Entertainment industry elites utterly fail to see that they are creating and perpetuating the very culture that they say they want to eradicate. Witchcraft-practicing singer Lana Del Rey recently released a song called “Looking For America” in which she croons about her wish for a gun-free America.

Mayne she forgot that she ran around with several guns in her music videos, causally blowing a helicopter out of the air or dancing around bonfires with shotguns while singing about how wonderful it is to live in America and to be free. You can’t have it both ways, Lana.

If Hollywood’s elites want to create a world without guns, they are failing miserably. There is no likable gun-grabbing hero. No one likes movies about left-wing ideals because nobody likes movies where mediocrity is the goal of the hero.

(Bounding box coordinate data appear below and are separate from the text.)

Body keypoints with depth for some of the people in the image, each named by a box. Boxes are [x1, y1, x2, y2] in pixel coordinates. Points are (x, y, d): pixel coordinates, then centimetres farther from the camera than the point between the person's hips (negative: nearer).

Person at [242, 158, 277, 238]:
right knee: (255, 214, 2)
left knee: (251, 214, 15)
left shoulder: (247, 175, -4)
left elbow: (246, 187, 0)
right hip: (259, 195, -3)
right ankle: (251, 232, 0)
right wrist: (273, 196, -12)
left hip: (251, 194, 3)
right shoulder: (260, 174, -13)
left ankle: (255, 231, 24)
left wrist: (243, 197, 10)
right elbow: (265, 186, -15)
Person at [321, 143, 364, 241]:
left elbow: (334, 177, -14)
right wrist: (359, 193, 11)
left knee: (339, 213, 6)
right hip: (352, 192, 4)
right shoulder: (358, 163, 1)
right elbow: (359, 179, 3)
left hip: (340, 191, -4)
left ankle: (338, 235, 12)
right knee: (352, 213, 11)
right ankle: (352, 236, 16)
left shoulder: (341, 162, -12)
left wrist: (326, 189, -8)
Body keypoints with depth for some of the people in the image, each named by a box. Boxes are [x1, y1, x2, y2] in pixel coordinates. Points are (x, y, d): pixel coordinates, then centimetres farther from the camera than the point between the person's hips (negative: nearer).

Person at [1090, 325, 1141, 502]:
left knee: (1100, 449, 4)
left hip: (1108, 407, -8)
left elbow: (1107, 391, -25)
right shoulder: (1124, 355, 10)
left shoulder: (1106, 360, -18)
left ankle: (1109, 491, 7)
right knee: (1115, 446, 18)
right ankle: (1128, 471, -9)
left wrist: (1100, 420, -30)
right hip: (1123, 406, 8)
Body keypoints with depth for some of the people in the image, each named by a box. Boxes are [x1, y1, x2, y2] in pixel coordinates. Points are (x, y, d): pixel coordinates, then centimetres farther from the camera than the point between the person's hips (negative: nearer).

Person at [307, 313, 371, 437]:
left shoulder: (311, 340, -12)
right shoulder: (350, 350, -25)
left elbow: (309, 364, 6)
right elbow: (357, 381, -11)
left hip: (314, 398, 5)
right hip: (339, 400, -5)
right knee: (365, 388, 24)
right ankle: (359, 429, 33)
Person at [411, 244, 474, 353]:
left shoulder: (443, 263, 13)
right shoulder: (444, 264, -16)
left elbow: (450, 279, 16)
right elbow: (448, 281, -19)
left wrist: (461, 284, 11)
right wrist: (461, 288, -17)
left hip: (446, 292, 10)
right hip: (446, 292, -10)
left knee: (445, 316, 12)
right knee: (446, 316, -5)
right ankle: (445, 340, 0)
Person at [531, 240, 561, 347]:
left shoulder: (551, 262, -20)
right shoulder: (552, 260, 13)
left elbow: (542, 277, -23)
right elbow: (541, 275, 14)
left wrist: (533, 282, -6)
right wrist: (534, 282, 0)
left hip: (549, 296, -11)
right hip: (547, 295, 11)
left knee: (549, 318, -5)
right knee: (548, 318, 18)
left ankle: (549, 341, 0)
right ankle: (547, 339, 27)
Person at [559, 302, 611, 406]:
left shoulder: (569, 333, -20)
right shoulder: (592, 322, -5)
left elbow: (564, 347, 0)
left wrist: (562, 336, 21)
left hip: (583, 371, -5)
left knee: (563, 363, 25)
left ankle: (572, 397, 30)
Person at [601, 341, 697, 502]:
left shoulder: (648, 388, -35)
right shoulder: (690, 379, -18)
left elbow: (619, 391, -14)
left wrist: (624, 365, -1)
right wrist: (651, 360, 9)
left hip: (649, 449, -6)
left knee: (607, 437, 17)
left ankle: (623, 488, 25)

Therein lies the problem. The left-wing Hollywood culture hates itself and everything about itself. In a way, it’s like a bunch of prohibitionists lobbying for an alcohol-free world while actively owning and advertising distilleries. They wish they could be the heroes they portray. How sad it must be that the only way they find meaning is by making up these stories they tell themselves about us, the people they hate so much. And who buy their product.